「暗殺者のパスタ」「神父を首絞め」「半殺し」──日常会話で口にしたら凍りつきそうな言葉が、実は食べ物の正式名称だとしたら?
世界の料理には驚くほど物騒な名前がついています。しかしその由来を調べると、貧困・反教会感情・地域の文化が見えてくる。料理名は「その土地の歴史の圧縮ファイル」でもあるのです。
イタリアの「暗殺者のパスタ」──なぜ暗殺者なのか

「暗殺者のパスタ(Pasta dell’Assassino)」はイタリア・プーリア州バーリ発祥のパスタ料理です。乾麺をそのまま高温のフライパンに入れ、トマトペーストと唐辛子で「焦がしながら」仕上げる独特の調理法が特徴。
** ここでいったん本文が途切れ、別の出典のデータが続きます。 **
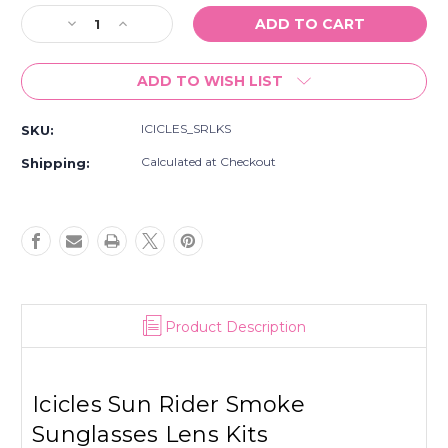
Stock:
Decrease
Increase
Quantity
Quantity
of
of
ADD TO WISH LIST
Icicles
Icicles
Sun
Sun
Rider
Rider
ICICLES_SRLKS
SKU:
Smoke
Smoke
Sunglasses
Sunglasses
Calculated at Checkout
Shipping:
Lens
Lens
Kits
Kits
Product Description
Icicles Sun Rider Smoke
Sunglasses Lens Kits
水分を吸いながら焦げていく麺の風味は、通常のパスタとは別次元です。
「暗殺者」の名前の由来は諸説あります。最有力説は「あまりの辛さで食べた人を殺してしまう」というものですが、「一人でこっそり夜中に食べる孤独な料理」説も伝わっています。2010年代にSNSで拡散して日本にも広まり、レシピ動画が多数作られました。
「神父を首絞め」──農民の怒りが生んだパスタ

同じイタリアに、もっと直接的な名前のパスタがあります。ストロッツァプレーティ(Strozzapreti)──直訳すると「神父を首絞め(Priest Strangler)」です。
エミリア・ロマーニャ州が本場のこの手打ちパスタ、名前の由来は中世イタリアの反教会感情にあります。当時、カトリック教会は農民から卵を含む食材を税として大量に徴収していました。卵を取られた農民たちは、水・塩・小麦粉だけで作れるこのパスタを食べながら「憎き神父め」と呪いをかけた、というのが有力な由来説です。
別説では「あまりにおいしくて、大食いな神父が食べ過ぎて喉に詰まらせた」というものも。ユーモラスな由来を持ちながら、農民の怒りを反映した料理名でもあります。
日本の「半殺し」──方言で当たり前に使われていた言葉

日本にも物騒な料理名があります。
- 半殺し・皆殺し:おはぎのこと。餅米を「半分だけ搗く(つく)」と「半殺し」、全部搗くと「皆殺し」。群馬・長野などの方言で、農家では普通に使われていました。「今日は半殺しにする」をそのまま聞いたら凍りますが
- 鬼饅頭(おにまんじゅう):愛知・岐阜の郷土菓子。角切りにしたさつまいもを蒸したもの。ゴツゴツした見た目が「鬼の角(ツノ)」に見えることから
- 殺し柿:渋柿の渋みを取り除く処理(焼酎・温水など)をした柿のこと。渋みを「殺す」という動詞から来ています
スペイン・フランスにも「危険な料理名」はある

物騒な名前は世界各地に散らばっています。
- Ajo Blanco(アホ・ブランコ):スペインのスープ。「ブランコ」は「白」ですが、「アホ」はにんにくのこと(スペイン語)。日本語の「アホ」とは無関係ですが、日本人が初めて聞くと動揺します
- Salmorejo(サルモレホ):スペイン・アンダルシアのトマト冷製スープ。「塩漬け」に由来する普通の名前ですが、発音が「殺もれ」と聞こえるという声も
- Œufs en meurette(ウ・アン・ムレット):フランスのブルゴーニュ料理。赤ワインソースでポーチドエッグを煮るもの。「meurette」はフランス語でワインソースの意味ですが、語源は「muerte(死)」と関連するという説も
名前は「時代と民衆の声」の記録

「暗殺者のパスタ」も「神父を首絞め」も、その名前が生まれた時代の社会状況、貧困、反権力の感情を背負っています。料理名というのは、レシピだけでなく「その料理を食べていた人たちの感情」まで保存するアーカイブです。
旅行先や外食で見慣れない料理名に出会ったとき、ちょっと由来を調べてみると、意外な歴史が隠れているかもしれません。